I am almost as sure as it will rain one of these days, that I don’t know the difference between ‘homo Habilis’ and ‘Zinjanthropus’. I encountered those strange words, over which I would die of a heart attack if you forced me to force my brain to give scientific definitions, when I was a student.
That was way back in the days when, up to three years after Tanganyika’s independence in 1961, the walls of many sitting rooms of houses in my probably blessed home village, were graced with giant-size portraits of a British lady exuding with aristocratic elegance, captioned ‘God bless the queen’.
It was when, furthermore, my feet were technically banned from wearing shoes and underpants were as exclusive to girls, as longsleeved shirts were for male adults. It was also around the time when, as I regularly remember not to forget to brief you as a free-of-charge history tutorial, tiny illegal immigrants called jiggers (of which embunza is the ugly kihaya name) migrated into our feet.

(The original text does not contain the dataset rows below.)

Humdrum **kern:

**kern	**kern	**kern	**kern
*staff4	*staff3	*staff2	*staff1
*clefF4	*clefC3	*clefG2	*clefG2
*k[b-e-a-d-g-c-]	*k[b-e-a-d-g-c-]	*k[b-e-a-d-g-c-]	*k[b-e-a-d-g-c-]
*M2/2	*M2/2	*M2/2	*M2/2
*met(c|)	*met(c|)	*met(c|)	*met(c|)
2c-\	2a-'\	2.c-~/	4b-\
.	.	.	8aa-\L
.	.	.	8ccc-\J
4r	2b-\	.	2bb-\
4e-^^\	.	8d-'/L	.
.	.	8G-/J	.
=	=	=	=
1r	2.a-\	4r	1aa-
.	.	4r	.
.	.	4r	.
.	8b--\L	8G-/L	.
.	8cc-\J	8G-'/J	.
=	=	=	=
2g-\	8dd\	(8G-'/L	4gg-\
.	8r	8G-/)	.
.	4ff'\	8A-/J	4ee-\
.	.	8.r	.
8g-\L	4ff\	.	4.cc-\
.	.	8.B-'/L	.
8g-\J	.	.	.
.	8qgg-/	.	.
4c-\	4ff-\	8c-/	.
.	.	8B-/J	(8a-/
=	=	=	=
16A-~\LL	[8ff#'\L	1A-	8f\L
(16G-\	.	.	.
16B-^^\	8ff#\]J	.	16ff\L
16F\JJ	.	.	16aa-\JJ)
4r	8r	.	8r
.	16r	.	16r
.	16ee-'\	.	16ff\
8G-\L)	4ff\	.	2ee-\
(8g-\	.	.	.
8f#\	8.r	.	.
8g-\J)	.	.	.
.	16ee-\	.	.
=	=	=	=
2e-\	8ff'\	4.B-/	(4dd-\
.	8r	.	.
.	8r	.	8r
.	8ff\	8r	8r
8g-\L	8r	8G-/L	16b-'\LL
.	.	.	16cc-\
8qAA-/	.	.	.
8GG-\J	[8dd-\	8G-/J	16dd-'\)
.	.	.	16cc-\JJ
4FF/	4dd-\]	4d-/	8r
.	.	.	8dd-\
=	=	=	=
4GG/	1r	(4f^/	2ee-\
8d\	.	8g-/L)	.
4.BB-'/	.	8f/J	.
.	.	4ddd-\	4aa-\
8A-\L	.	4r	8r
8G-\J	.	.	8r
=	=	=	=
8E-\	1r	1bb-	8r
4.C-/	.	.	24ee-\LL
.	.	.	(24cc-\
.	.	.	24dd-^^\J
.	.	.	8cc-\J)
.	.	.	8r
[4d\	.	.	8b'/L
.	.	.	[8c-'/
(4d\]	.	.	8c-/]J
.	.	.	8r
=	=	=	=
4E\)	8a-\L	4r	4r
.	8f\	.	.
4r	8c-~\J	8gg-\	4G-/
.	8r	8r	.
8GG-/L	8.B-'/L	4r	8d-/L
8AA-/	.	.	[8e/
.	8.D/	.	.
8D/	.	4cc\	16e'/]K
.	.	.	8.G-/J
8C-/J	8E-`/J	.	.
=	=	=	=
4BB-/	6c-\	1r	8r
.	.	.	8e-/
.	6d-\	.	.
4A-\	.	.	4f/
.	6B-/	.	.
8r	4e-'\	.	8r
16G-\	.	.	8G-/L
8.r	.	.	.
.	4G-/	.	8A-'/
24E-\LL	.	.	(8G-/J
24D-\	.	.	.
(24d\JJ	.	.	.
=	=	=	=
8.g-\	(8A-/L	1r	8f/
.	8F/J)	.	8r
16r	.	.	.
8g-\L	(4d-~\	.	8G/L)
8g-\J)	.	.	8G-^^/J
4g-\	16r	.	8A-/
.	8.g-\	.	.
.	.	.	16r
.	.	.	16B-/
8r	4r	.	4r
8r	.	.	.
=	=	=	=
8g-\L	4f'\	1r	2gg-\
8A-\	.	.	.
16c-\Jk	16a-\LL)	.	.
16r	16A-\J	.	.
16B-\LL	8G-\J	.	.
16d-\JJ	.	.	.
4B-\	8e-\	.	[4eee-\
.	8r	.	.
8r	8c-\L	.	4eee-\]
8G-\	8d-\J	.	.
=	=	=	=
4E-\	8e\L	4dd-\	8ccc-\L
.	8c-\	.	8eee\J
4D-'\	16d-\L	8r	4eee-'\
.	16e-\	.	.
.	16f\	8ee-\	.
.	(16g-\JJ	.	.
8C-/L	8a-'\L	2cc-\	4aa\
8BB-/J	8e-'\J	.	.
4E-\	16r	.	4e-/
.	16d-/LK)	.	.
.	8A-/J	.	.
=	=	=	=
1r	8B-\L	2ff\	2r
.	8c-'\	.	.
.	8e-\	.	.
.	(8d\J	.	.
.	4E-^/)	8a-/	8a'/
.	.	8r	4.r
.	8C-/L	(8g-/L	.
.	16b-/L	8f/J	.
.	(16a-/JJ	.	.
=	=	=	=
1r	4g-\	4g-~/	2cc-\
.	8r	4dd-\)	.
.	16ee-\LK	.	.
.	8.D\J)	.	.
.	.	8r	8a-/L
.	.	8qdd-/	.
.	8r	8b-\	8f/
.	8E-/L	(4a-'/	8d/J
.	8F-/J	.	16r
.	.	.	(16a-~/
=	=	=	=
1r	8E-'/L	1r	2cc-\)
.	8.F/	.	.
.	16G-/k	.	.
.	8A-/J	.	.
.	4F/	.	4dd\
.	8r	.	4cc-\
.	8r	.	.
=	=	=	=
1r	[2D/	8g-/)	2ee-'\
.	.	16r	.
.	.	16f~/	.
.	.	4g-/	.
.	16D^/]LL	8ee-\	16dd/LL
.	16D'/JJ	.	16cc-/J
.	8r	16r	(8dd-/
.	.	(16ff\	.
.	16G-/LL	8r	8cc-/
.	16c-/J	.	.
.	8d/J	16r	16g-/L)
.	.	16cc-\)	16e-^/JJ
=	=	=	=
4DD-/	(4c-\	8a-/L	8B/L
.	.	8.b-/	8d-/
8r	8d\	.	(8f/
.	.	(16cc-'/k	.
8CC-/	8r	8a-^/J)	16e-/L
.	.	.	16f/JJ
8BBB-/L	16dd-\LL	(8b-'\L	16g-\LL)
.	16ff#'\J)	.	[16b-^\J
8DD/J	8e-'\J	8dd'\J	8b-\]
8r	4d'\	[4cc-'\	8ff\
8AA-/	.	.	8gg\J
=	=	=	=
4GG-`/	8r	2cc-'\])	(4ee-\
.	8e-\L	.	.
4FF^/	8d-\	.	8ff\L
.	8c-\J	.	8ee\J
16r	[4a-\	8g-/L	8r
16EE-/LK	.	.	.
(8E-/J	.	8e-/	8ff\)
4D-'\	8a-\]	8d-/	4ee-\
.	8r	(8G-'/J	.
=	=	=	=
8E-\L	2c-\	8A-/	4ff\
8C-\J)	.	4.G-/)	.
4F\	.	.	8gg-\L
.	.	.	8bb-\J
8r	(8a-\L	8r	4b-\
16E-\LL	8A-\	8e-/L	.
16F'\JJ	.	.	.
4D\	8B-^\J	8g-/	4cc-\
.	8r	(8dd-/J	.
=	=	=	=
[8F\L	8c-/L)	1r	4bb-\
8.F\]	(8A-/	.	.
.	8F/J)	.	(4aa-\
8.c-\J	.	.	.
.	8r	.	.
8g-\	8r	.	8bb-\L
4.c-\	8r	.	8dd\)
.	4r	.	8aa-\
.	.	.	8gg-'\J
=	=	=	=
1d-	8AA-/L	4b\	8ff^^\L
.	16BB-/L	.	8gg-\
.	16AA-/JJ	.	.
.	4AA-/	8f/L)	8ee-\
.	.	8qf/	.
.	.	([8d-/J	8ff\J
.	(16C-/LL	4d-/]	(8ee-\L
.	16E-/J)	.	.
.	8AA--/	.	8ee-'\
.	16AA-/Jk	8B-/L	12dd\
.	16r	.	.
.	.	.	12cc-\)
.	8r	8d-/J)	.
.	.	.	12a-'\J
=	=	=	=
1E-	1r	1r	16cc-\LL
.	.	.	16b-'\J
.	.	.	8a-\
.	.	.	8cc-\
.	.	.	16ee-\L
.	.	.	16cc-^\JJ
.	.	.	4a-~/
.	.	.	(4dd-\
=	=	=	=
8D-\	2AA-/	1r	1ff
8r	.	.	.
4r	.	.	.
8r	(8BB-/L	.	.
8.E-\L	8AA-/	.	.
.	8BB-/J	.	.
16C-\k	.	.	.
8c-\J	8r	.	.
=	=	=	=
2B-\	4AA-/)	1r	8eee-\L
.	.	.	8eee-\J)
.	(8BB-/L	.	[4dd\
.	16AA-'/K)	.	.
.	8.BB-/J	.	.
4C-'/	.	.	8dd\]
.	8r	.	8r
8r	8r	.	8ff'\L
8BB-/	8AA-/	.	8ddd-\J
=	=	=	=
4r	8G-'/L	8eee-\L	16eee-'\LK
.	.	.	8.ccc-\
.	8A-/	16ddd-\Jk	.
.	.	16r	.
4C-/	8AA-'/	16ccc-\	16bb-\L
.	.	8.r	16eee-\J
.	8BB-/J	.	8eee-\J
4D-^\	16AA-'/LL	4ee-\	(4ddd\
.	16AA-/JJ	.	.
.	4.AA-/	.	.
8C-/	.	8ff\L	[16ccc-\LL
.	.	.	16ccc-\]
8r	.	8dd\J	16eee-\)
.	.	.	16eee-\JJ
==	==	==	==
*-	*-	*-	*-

They lodged there happily, and, not knowing how to cook, they chewed the flesh raw, mistaking it for beef. During our school days, memorizing complicated words, which we characterized ‘bombastic’ , was trendy. We spoke Kihaya, Kiswahili, and a very tiny portion of English, and as such, we were speakers of three languages. On that basis, we could have branded ourselves ‘tri-lingualists’ if we had known the meaning of the two-in-one word over 50 years ago.
English fascinated us most, and we tried our level best to master it because it was the hardest. It also sounded the ‘sweetest’, judging by how stylishly students in higher classes in boarding school on holiday in the village, spoke it. They often liberated us from speaking ‘Englishless English’, some expressions of which we inherited from our grandpas.
Topping the list was ‘Bilalifulu’ for bloody fool, which is how they branded us when we misbehaved! Thanks to being a bunch of idiots (the word ‘group’ here would be misplaced), we memorized complicated English words, often twisting their meaning. We smiled at each other sheepishly in the process, by imagining that we were intellectuals, and since one idiot could not brand another an idiot, the idiocy was perpetuated.
‘Homo Habilis’ and ‘Zinjanthropus’ were in that category. Superficially, we knew that they stood for creatures that preceded the human beings into which we eventually evolved. I strongly suspect that chimpanzees lie somewhere along that process. When they gaze at me sheepishly rather than ‘chimpanzeezily’ during visits to zoos, I feel uneasy, as I feel that they are my very distant relatives, and are delighted to see me.
A certain chimpanzee made lip movements which seemed to constitute a sentence along the lines of an invitation to me to pay it a visit. At that visit, we would probably chat about a few things, including a question centred on why we, post-chimpanzee creatures, defied nature by wearing clothes, instead of appearing in our natural form. As usual when evening dawns, two parts of my body begin to protest, but silently, not in the style of noisy human peace disrupters.
The legs demand to be stretched so that they don’t die of boredom, and the throat , pretending to be a seedling, alleges that, if it is not irrigated, it may die. It was under that spirit that, passport-less-visa-less, I entered Mambo Iko Huku Bar, at the distantly independent Republic of Kinyerezi. Its owner, Babu Mapengo, lost 85 per cent of his teeth, under circumstances that he, his wife, children, and grandchildren, are never in the mood to disclose.